DOI: https://doi.org/10.1038/srep43883

Interpretive Summary: The control of arthropod diseases of agricultural and medical importance, especially those vectored by mosquitoes, is a critical emphasis for USDA. In order to construct new biological control tools for mosquitoes, methods for creation of high-efficiency, site-targeted genetically modified insect strains that lead to more effective biological control programs were developed. Researchers at the USDA, Agriculture Research Service, Center for Medical, Agricultural and Veterinary Entomology, Gainesville, Florida, in collaboration with national and international scientists at University of Maryland and Justus-Liebig-University Giessen, Germany, developed methods for the first successful test of a site-specific genome targeting system for the yellow fever mosquito. This vector system leads to the insertion of new genes that are no longer mobile and highly stable within the mosquito genome. It also avoids the insertion of unneeded or unwanted vector sequences, is reversible, and permits subsequent retransformation with multiple additional gene cassettes targeted to the same site. This system should provide a significant improvement for the development of stable and contained transgenic mosquito strains intended for field release. Mosquitoes and other agriculturally important pest insects derived from this method will provide a resource of a highly stable genetically altered insect that can be used to control outbreaks of pest populations.

Technical Abstract: Site-specific genome modification is an important tool for mosquito functional genomics studies that help to uncover gene functions, identify gene regulatory elements, and perform comparative gene expression studies, all of which contribute to a better understanding of mosquito biology and are thus a key to finding new strategies to eliminate vector-borne diseases. Moreover, it allows the creation of advanced transgenic strains that can be used to establish new or improve existing vector control programs. Site specific modification circumvents the drawbacks of transposon mediated transgenesis, where the random transgene integration into the host genome often results in reduced fitness due to insertional mutagenesis. In addition, variable position effects influence transgene expression. We chose the Cre/lox site-specific targeting system that very efficiently is used for recombinase mediated cassette exchange (RMCE) in Drosophila, and applied it for the first time to a mosquito, Aedes aegypti, the vector of dengue, chikungunya and Zika viruses. In this context we created several RMCE landing site lines and evaluated their fitness cost due to transgene integration. Cassette exchange was achieved in a two-step mechanism via a donor plasmid integration intermediate.

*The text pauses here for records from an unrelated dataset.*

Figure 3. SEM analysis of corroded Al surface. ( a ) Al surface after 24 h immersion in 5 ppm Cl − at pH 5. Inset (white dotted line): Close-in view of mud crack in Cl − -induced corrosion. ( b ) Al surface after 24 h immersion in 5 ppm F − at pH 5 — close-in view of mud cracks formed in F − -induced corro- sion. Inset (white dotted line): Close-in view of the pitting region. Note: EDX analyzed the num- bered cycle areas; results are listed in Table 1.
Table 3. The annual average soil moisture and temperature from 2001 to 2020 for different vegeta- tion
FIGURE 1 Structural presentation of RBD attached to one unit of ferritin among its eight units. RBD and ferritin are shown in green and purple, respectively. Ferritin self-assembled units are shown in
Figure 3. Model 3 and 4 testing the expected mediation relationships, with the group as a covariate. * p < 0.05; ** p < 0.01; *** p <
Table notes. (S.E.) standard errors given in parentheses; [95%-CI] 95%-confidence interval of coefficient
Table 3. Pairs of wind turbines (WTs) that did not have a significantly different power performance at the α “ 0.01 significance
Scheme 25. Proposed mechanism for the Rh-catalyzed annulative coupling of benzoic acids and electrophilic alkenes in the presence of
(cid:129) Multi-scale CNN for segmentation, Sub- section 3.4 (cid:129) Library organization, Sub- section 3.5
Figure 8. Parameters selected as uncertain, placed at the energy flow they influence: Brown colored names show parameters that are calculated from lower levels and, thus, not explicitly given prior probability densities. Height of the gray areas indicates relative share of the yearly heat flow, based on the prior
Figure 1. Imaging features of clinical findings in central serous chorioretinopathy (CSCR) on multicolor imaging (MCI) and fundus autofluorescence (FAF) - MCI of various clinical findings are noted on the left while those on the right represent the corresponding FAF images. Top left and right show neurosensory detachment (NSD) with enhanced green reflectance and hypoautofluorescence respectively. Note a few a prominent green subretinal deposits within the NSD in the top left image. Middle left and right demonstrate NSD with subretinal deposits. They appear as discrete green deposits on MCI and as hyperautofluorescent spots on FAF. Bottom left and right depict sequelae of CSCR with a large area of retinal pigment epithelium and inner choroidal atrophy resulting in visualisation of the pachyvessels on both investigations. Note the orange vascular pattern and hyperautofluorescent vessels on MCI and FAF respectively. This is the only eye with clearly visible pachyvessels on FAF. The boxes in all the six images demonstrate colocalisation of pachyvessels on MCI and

Compared to the existing phiC31/att-RMCE system for Ae. aegypti, Cre/lox-RMCE has two advantages: 1) in contrast to att sites, the lox sites remain unaltered during recombination. Therefore, the same site can be targeted repeatedly, which allows successive modifications and quick expansion or adaptation of existing systems; 2) Cre/lox-RMCE has the benefit of being reversible, thus allowing the excision of undesired sequences.